Studying for my upcoming statistics exam I tried to solve the following:
In some population, each individual likes exactly one out of 30 possible music genres. In some survey, n people are drawn randomly from the above population and are asked what music genre they like. Denote by Pi the true proportion of people in the population that like genre number i. What is the smallest number n, such that with a probability of 97%, or higher, for all genres, the proportion of the people in the survey who answered they like music genre i is at most 5% of difference from Pi? Use Hoeffdings inequality to prove your claim.
I plugged in the probabilities, and managed to figure that for some given genre music i, one would to draw at least 840 individuals for the following to hold. And figured that since this holds for all genres, that 840 is actually the minimal sample size for this to hold for all genres. I thought I got it right, but then I thought that the number n that i got would hold for any number of genres for the same problem (which seems to me a bit unlikely, for example, that we would need the same sample size for the for the following problem and the same problem but with only 2 possible genres to pick from)
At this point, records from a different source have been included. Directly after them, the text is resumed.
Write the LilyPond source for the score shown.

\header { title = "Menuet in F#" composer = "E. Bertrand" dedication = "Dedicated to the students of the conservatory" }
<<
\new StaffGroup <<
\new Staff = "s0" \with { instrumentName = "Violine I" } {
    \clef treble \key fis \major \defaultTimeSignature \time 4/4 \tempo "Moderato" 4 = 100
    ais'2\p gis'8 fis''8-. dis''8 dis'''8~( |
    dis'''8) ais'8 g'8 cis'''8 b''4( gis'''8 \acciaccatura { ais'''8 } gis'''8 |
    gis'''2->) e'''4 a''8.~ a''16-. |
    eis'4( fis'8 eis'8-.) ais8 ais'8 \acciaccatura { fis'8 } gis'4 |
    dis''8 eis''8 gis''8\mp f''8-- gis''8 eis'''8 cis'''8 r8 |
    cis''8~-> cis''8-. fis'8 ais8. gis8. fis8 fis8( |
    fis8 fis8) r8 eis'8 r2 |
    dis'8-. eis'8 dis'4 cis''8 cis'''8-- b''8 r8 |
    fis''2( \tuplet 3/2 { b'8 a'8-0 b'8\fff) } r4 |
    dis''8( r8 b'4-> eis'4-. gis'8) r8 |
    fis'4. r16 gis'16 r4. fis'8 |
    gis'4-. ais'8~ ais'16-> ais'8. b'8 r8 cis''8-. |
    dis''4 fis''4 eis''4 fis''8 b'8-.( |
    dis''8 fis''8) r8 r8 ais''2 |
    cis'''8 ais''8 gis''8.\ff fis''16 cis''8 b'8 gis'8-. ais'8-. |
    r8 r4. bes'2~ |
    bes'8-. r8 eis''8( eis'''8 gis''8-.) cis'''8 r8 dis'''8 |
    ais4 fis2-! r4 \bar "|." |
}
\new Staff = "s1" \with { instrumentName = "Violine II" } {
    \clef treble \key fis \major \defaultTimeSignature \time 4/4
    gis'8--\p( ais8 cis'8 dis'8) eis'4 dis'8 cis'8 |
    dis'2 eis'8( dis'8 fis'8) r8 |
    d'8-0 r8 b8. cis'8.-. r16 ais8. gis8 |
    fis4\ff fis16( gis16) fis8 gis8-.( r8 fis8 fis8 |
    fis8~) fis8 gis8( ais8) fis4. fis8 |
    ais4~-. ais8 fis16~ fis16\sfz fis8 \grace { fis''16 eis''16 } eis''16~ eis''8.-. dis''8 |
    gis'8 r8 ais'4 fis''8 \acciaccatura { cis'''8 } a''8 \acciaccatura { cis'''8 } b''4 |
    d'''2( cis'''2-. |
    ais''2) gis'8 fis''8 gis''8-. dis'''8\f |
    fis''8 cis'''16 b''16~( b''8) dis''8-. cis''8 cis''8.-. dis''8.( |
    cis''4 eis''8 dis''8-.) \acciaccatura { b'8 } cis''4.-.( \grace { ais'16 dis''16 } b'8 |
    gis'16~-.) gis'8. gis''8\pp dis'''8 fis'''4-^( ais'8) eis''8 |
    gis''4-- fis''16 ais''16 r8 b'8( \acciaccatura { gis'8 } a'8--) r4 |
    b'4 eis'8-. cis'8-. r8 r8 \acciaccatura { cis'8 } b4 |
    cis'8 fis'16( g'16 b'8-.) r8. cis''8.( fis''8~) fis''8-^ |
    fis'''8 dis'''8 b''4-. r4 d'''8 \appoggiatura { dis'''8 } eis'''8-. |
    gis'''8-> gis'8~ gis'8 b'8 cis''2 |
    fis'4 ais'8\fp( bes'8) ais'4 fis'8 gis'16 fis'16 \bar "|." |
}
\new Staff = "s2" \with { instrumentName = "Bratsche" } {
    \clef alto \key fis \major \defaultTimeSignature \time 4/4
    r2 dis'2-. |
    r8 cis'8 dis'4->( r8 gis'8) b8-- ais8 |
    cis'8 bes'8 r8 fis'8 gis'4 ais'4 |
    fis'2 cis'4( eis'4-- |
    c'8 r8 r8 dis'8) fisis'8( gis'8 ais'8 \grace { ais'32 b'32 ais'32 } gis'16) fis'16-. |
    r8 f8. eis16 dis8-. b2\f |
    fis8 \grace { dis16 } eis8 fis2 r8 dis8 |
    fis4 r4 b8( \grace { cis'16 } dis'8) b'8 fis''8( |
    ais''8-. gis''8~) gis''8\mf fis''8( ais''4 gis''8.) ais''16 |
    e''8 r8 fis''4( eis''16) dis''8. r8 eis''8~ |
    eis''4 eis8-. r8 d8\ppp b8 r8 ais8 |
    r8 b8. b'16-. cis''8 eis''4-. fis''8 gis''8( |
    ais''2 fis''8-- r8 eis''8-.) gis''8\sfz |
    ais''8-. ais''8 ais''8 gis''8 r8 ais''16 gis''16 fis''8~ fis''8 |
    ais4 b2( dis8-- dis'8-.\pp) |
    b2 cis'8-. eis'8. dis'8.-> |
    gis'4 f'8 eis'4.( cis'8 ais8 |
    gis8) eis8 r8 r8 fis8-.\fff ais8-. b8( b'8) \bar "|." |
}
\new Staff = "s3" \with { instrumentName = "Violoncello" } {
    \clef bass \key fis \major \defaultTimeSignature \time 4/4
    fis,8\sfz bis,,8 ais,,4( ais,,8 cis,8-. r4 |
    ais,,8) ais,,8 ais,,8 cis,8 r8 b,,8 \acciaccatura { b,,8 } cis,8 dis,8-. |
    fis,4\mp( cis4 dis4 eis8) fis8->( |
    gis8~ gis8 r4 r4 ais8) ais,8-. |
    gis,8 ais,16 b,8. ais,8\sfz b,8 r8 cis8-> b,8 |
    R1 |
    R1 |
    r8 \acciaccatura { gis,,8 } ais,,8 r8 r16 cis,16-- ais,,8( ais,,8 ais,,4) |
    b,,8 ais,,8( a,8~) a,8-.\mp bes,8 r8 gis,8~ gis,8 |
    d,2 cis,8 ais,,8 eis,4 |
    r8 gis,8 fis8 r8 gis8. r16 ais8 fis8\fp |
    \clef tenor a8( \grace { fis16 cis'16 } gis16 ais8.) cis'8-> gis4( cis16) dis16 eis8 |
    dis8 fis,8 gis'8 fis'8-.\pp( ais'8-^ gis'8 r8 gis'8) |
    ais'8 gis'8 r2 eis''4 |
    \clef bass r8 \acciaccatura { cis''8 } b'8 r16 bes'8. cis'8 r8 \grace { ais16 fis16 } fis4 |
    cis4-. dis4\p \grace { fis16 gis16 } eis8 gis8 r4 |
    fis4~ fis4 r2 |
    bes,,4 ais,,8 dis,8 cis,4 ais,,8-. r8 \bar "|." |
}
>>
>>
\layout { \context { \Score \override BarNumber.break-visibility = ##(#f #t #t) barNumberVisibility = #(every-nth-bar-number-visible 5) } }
Can anyone elaborate on this?
Let $i \in \{1,\dots,k\}, k \,(=30)$ be the distinct categories, let $I_1, \dots I_N$ be the population with $N < \infty$ unknown and let $p_i = \sum_{I_j : I_j \text{ likes } i} 1 / N, i =1\dots, k$ be the unknown fractions you want to estimate.
For what I understood, the solution to your problem goes like this, let us fix the category $i \in \{1,\dots,k\}$, then you sample $n$ individuals, let $X_1,\dots,X_n$ represent the random variables associated to the category individual $j \in \{1,\dots,n\}$ likes. Thus you can compute an unbiased estimate of $p_i$ by computing $\bar{p}_i = 1/n\sum_{j=1}^n \unicode{x1D7D9}[X_j = i]$ where $\unicode{x1D7D9}[\cdot]$ is the indicator function. Now you need to apply the Hoeffding bound, this can be done since $X_1,\dots,X_n$ are independent r.v. Thus, let $\epsilon \in (0,1)$, $$\mathbb{P}[|\frac{1}{n}\sum_{j=1}^n \unicode{x1D7D9}[X_j = i] - p_i| \ge \epsilon p_i] \le 2 e^{-n \epsilon^2 p_i^2}$$
Now you can define $E_i := |\frac{1}{n}\sum_{j=1}^n \unicode{x1D7D9}[X_j = i] - p_i| \ge \epsilon p_i, i=1,\dots,k$, you can conclude by applying the union bound to $\mathbb{P}(\cup_i E_i)$ and setting the final probability to be less than $\delta$.